Throughout the nearly 60 years as the seat of Baltimore County’s government and court, Joppa was witness to a large number of criminal trials and executions. Many who died by the noose still lie in the old graveyard behind what is the Church of the Resurrection on Rumsey Island; the site of Old Joppa.
One of the most heinous crimes in early Maryland occurred in the year 1751 and Old Joppa played an important role in ensuring justice was served.
In what is now Soldiers Delight Natural Environment Area near Liberty Reservoir, a very prosperous farmer named John Clark and his wife Sarah were viciously attacked in the wee hours of 20 Nov 1751 by an ax wielding servant woman and her accomplice after being coerced by a greedy and evil young man named John Berry. John Clark would survive his wounds, but his wife Sarah was killed instantly.
Berry was stepson to both Mr. and Mrs. Clark through the remarriages and deaths of his natural parents. Both Martha and Mary were indentured servants of the Clarks. By all accounts, John Berry couldn’t wait until his step-parents passed away naturally to inherit the large farm and the two women, who claimed that Mrs. Clark promised them freedom upon her death, couldn’t wait that long either. John Berry apparently promised to marry Martha Bassett if she would help him murder his step-parents.
Berry and the servants claimed that an intruder had attacked the Clarks. The investigating Sheriff’s Deputy was immediately suspicious of the servant’s tale and asked Martha Bassett, who was considered simpleminded, where the ax was. Without hesitation, she replied, “Hid behind a log in the swamp.” Once the bloodstained tool was found, Bassett confessed and implicated Mary Powell and Berry.
Unlike the often long, drawn out an expensive dispensing of justice today, it was swift in those days. John Berry and his two female accomplices, Martha Bassett, who swung the ax, and Mary Powell who held a candle, were convicted on 18 Dec 1751.
A 13 year old servant boy was also convicted, but later pardoned by the Governor.

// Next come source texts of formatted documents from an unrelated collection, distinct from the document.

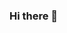 ### Hi there 👋

<!--
**marodritech/marodritech** is a ✨ _special_ ✨ repository because its `README.md` (this file) appears on your GitHub profile.


- 📊 I’m currently looking for a job as data analyst
- 🌱 Always learning about everything
- 🧭 Also always I have a project in my mind
- 📫 How to reach me: marinarodriguez.tech@gmail.com
- 👩‍🦱 Pronouns: she
- 🩰 Dancing with the data

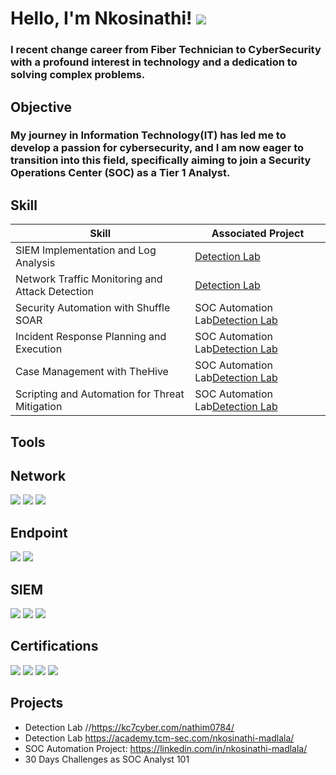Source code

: <h1>Hello, I'm Nkosinathi!
<a href="https://linkedin.com/nkosinathi-madlalaProfile"><img src="https://img.shields.io/badge/-LinkedIn-0072b1?&style=for-the-badge&logo=linkedin&logoColor=white" /></a>

<h3>I recent change career from Fiber Technician to CyberSecurity with a profound interest in technology and a dedication to solving complex problems.</h3>

## Objective

<h3>My journey in Information Technology(IT) has led me to develop a passion for cybersecurity, and I am now eager to transition into this field, specifically aiming to join a Security Operations Center (SOC) as a Tier 1 Analyst.</h3>

## Skill

| Skill                                         | Associated Project         |
|-----------------------------------------------|----------------------------|
| SIEM Implementation and Log Analysis          | <a href="https://TryHackMe.com">Detection Lab</a>|
| Network Traffic Monitoring and Attack Detection | <a href="https://TryHackMe.com">Detection Lab</a>|
| Security Automation with Shuffle SOAR         | SOC Automation Lab<a href="https://academy.tcm-sec.com">Detection Lab</a>|
| Incident Response Planning and Execution      | SOC Automation Lab<a href="https://academy.tcm-sec.com">Detection Lab</a>|
| Case Management with TheHive                  | SOC Automation Lab<a href="https://academy.tcm-sec.com">Detection Lab</a>| 
| Scripting and Automation for Threat Mitigation | SOC Automation Lab<a href="https://academy.tcm-sec.com">Detection Lab</a>|

## Tools


## Network
<div>
    <img src="https://img.shields.io/badge/-Wireshark-1679A7?&style=for-the-badge&logo=Wireshark&logoColor=white" />
    <img src="https://img.shields.io/badge/-Nmap-EF3B2D?&style=for-the-badge&logo=Suricata&logoColor=white" />
    <img src="https://img.shields.io/badge/-Snort-777BB4?&style=for-the-badge&logo=Snort&logoColor=white" />
</div>

## Endpoint
<div>
    <img src="https://img.shields.io/badge/-Microsoft_Defender_for_Endpoint-00A4EF?&style=for-the-badge&logo=Microsoft&logoColor=white" />
    <img src="https://img.shields.io/badge/-Velociraptor-4B275F?&style=for-the-badge&logo=Velociraptor&logoColor=white" />
</div>

## SIEM
<div>
    <img src="https://img.shields.io/badge/-Microsoft_Sentinel-0078D4?&style=for-the-badge&logo=Microsoft&logoColor=white" />
    <img src="https://img.shields.io/badge/-Splunk-000000?&style=for-the-badge&logo=Splunk&logoColor=white" />
    <img src="https://img.shields.io/badge/-Elastic-005571?&style=for-the-badge&logo=Elastic&logoColor=white" />
</div>

## Certifications
<div>
<img src="https://img.shields.io/badge/-National Certificate For Supporting System%2B-FF0000?&style=for-the-badge&logo=CompTIA&logoColor=white" />
<img src="https://img.shields.io/badge/-CCNA%2B-007ACC?&style=for-the-badge&logo=CompTIA&logoColor=white" />
<img src="https://img.shields.io/badge/-A%2B-4D4D4D?&style=for-the-badge&logo=CompTIA&logoColor=white" />
<img src="https://img.shields.io/badge/-MCSE-006400?&style=for-the-badge&logoColor=white" />
</div>

## Projects
- Detection Lab //https://kc7cyber.com/nathim0784/
- Detection Lab https://academy.tcm-sec.com/nkosinathi-madlala/
- SOC Automation Project: https://linkedin.com/in/nkosinathi-madlala/
- 30 Days Challenges as SOC Analyst 101
  
  


<!--
**NathiMadlala/NathiMadlala** is a ✨ _special_ ✨ repository because its `README.md` (this file) appears on your GitHub profile.

Here are some ideas to get you started:

- 🔭 I’m currently working on ...
- 🌱 I’m currently learning ...
- 👯 I’m looking to collaborate on ...
- 🤔 I’m looking for help with ...
- 💬 Ask me about ...
- 📫 How to reach me: ...
- 😄 Pronouns: ...
- ⚡ Fun fact: ...
-->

On 10 Jan 1752, the women were hanged at Joppa.
But the brutality of the crime so outraged the Governor’s Commission that it imposed a special penalty on Berry. It was ordered that after the sentence of hanging was carried out, his body was to be hung by chains until nature itself consumed it. It was common at that time to carry out the execution for such heinous crimes as murder, at the site of the offense.
It was a cold winter’s day when John Berry and a crowd of spectators climbed the hill. Berry continued to protest his innocence, declaring that the two women had lied about his role. Although there is no surviving description of the execution, Berry probably stood on a barrel or in the back of a cart; the barrel kicked over or the cart set off, leaving him twisting on the gallows.

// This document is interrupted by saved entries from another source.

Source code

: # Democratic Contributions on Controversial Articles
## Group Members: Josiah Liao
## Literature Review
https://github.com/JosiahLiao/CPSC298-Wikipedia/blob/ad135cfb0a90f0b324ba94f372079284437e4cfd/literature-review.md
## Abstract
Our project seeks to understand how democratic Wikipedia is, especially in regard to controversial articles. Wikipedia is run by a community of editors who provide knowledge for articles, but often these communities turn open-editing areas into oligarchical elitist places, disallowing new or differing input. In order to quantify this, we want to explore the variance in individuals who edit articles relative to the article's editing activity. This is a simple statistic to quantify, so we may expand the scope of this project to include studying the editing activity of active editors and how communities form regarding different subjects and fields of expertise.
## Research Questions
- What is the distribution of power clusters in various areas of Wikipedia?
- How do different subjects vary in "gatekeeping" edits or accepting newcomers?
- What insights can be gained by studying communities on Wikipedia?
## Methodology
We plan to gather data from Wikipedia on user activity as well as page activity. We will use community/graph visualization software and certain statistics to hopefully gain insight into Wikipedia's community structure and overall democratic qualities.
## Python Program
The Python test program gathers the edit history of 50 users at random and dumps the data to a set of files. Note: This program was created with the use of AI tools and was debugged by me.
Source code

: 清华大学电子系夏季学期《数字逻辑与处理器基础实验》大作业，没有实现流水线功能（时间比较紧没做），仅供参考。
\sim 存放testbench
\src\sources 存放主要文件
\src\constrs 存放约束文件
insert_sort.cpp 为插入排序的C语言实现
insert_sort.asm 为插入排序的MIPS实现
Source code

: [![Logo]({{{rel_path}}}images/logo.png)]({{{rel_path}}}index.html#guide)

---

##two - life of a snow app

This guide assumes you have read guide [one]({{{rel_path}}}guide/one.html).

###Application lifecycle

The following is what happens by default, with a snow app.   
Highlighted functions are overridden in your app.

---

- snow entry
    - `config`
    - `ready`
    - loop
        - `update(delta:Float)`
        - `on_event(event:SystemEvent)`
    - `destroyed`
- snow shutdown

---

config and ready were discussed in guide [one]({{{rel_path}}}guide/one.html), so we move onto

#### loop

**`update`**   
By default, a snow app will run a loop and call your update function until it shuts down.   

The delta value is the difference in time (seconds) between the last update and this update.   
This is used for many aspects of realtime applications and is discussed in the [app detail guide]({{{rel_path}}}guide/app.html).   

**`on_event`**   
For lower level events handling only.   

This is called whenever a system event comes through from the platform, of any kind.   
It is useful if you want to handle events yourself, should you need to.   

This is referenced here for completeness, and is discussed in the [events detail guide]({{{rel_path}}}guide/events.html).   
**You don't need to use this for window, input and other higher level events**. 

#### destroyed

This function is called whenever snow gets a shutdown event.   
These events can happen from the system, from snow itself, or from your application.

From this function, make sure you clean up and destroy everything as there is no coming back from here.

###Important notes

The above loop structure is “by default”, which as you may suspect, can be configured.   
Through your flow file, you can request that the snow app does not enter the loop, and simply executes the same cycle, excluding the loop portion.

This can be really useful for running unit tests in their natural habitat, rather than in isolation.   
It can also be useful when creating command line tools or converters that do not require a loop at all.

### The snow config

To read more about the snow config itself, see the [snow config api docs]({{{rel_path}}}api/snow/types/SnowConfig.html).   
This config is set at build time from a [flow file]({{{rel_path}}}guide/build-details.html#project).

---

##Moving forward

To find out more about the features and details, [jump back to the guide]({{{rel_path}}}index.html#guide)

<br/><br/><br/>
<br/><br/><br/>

The ghostly legends began almost immediately afterwards; including tales of Berry’s restless spirit haunting the surrounding area even today, and that his skull was “kicked around” for years until a settler found it and finally gave it Christian burial.
Perhaps too, on some cold January night the cries of Martha and Mary can be heard echoing across the fields and marshes of Old Joppa……listen for them if you dare.